I did move in with a boyfriend for a bit. But that didn’t last. So back with house sharing.” Daisy explained.
“And you not think of just renting a house or apartment of your own instead of buying?”
“Nah, if I was going to keep paying rent I would stay here with you two!”
“What happened? With the boyfriend I mean.” asked Fran.
“Are we back to the ‘boyfriend’ thing again?” Daisy scowled.
“No, no, just wondering. Being a little bit nosy?”
“Right, sure. Anyway, well we were only together a couple of months and he had a house, a big one in Higher Theraton, so it made sense for me to move in. It’s how I ended up living in Theraton. We had split up within a few weeks and I found this place to move to. How do people live with men? They’re a pain!”

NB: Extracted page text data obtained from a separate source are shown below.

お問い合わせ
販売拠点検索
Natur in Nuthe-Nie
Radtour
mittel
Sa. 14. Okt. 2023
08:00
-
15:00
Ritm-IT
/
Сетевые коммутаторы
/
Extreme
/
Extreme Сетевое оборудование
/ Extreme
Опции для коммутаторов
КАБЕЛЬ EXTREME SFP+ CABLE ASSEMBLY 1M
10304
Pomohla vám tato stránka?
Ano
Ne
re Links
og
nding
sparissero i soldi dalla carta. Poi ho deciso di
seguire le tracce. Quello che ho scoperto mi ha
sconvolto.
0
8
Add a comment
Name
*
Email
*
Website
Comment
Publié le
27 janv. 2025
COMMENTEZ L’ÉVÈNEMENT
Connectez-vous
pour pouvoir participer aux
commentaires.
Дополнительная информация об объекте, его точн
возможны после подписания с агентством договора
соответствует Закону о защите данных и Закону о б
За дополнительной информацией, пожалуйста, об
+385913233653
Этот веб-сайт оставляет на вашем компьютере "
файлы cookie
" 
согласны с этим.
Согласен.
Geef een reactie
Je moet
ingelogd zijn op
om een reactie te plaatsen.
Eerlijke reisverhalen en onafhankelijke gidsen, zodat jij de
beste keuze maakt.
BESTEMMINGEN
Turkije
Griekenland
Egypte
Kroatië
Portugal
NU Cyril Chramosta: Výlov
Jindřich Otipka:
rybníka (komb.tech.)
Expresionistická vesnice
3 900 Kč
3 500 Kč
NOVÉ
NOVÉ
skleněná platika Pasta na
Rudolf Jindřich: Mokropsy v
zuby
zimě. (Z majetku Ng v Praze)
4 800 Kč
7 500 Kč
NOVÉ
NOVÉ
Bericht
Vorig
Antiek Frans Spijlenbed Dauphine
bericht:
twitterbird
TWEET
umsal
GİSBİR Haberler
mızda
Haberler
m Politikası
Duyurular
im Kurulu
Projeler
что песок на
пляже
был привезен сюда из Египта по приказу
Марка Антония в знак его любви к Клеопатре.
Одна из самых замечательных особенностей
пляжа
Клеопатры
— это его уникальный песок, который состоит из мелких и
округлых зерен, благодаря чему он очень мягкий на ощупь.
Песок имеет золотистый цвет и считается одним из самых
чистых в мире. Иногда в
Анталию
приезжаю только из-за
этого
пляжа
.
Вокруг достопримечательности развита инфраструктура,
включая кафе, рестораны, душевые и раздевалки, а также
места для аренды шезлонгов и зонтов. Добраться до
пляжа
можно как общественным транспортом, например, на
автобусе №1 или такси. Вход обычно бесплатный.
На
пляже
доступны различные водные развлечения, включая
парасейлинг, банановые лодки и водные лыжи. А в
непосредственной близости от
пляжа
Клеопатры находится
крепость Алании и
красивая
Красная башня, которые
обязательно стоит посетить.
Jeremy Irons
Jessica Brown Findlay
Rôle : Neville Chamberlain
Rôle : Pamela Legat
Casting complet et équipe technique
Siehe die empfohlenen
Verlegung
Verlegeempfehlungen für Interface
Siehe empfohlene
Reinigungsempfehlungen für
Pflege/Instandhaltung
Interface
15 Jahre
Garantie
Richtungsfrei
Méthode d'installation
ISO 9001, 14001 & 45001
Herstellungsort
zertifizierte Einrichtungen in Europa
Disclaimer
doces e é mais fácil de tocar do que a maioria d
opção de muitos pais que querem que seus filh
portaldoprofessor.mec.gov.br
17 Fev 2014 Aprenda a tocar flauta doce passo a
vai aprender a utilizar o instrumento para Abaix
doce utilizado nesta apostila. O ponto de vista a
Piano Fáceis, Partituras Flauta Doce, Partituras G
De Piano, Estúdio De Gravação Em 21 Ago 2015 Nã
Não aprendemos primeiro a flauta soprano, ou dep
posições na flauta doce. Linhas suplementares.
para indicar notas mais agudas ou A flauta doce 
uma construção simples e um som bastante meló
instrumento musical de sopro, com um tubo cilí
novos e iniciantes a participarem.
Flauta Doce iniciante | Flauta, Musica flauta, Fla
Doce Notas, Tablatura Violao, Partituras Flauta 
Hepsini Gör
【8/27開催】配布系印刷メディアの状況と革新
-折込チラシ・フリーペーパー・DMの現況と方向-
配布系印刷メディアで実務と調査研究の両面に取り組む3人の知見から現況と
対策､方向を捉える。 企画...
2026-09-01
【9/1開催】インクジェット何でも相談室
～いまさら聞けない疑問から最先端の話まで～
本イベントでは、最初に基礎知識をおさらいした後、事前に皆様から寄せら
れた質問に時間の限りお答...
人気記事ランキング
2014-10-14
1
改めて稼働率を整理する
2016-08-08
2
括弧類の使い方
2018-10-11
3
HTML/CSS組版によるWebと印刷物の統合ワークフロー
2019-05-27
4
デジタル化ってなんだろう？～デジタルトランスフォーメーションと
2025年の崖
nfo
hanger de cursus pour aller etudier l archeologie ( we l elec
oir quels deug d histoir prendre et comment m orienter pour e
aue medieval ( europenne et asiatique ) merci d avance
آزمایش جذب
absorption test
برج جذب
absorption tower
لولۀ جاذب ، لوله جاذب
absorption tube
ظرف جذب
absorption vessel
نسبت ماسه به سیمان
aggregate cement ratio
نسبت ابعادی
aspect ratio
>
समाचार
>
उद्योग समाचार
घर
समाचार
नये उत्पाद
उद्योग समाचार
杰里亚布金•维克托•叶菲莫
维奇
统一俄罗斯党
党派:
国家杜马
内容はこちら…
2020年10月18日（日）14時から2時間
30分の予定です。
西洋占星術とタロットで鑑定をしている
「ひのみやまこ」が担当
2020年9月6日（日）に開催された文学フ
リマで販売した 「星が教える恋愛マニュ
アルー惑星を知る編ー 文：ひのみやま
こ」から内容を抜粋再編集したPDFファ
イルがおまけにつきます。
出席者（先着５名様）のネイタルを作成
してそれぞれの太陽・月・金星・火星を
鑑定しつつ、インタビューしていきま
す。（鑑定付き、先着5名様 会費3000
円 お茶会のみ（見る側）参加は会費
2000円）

“You can say that again!” Fran added. “After Mum left it was just me and Dad and I had to take over Mum’s role, cooking, cleaning, shopping. I was sixteen years old and Dad, Dad had no idea how to look after himself, or rather he had no idea why he should! It’s why I left as soon as I could. I could see why Mum did.”
“I didn’t know that, Fran. But that’s the thing, I know some men, like my Dad for example, do their bit around the house and behave, well, like decent human beings, but I’ve yet to meet one like that myself, well, not one that I’d be interested in. And don’t start that again, please!”
“I didn’t say a word!” Fran protested “Anyway, I know what you mean, they’re ok for, you know, but hell, I’m not sure I’d want to live the rest of my life with one. I mean, fifty or sixty yeas with only one person. It’ll be boring if nothing else!”
“Are you beginning to see my point of view now?” Laughed Daisy!
“Yeah, hooking up with another woman would be more fun!” Teased Fran!
“That’s not what I meant! And you know it!” Daisy retorted in mock horror! “Seriously though, given the smell and the mess… and the ‘other stuff’… how does anyone live with a man!”